The Brightwaters Board of Trustees may raise 2014 taxes by more than the state-mandated 2 percent tax cap, officials said.
The board unanimously approved legislation Monday night that would allow it to raise taxes if it determines it needs to, though trustees cautioned that no decision has been made and no percentage of increase had been determined.
Trustees said the move was precautionary, because state law requires municipalities to pass a separate law in case they need to exceed the tax cap.
"It's an arrow in our quiver," said Trustee Robert W. Fischer.
Mayor Joseph A. McNulty said the board is facing economic pressure, including steadily rising state pension costs, as it prepares to approve the village's budget by the June 1 deadline.
The village paid the state $115,083 for pensions in December. In 1997, the village paid about $10,000, officials said.
"I can't tell you tonight -- yes, we're going to raise the taxes; no we're not going to raise the taxes," said McNulty, who said he hasn't raised taxes for 13 years. "But I'll tell you it's a thin line.
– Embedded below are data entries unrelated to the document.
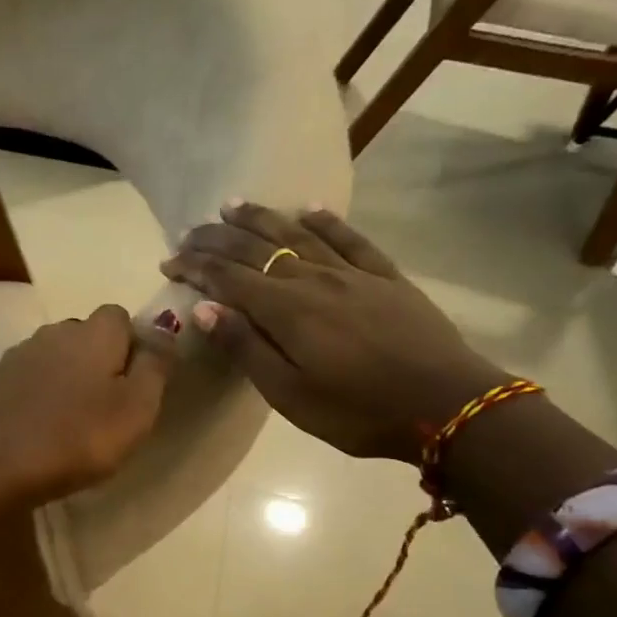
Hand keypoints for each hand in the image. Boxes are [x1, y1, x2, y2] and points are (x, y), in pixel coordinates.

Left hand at [0, 305, 175, 501]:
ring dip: (67, 376)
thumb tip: (163, 327)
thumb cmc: (79, 437)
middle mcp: (56, 331)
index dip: (131, 345)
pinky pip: (30, 378)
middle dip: (99, 360)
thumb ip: (155, 365)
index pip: (120, 317)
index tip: (135, 383)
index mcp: (94, 332)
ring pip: (56, 356)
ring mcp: (21, 354)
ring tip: (71, 418)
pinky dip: (39, 393)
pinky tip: (41, 424)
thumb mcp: (137, 408)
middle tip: (106, 406)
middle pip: (86, 335)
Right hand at [159, 202, 504, 463]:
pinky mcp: (386, 277)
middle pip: (257, 248)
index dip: (196, 266)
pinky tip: (308, 209)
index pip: (228, 277)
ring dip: (261, 218)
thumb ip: (247, 347)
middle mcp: (314, 279)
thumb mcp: (289, 394)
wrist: (447, 405)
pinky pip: (350, 239)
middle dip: (217, 238)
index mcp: (286, 310)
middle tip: (189, 231)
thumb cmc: (357, 411)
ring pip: (298, 234)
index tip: (169, 261)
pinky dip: (325, 220)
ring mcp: (352, 274)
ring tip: (232, 205)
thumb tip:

"I personally would probably not raise the taxes, but then we can't pave the roads."
In other business, McNulty said a public meeting to address a recent state audit on the village's finances, which found the village has operated on a structural deficit for three years, would be scheduled for March 14 at 8 p.m. at Village Hall.
The mayor had told Newsday the meeting would take place the day before, but said Monday he had "made a mistake."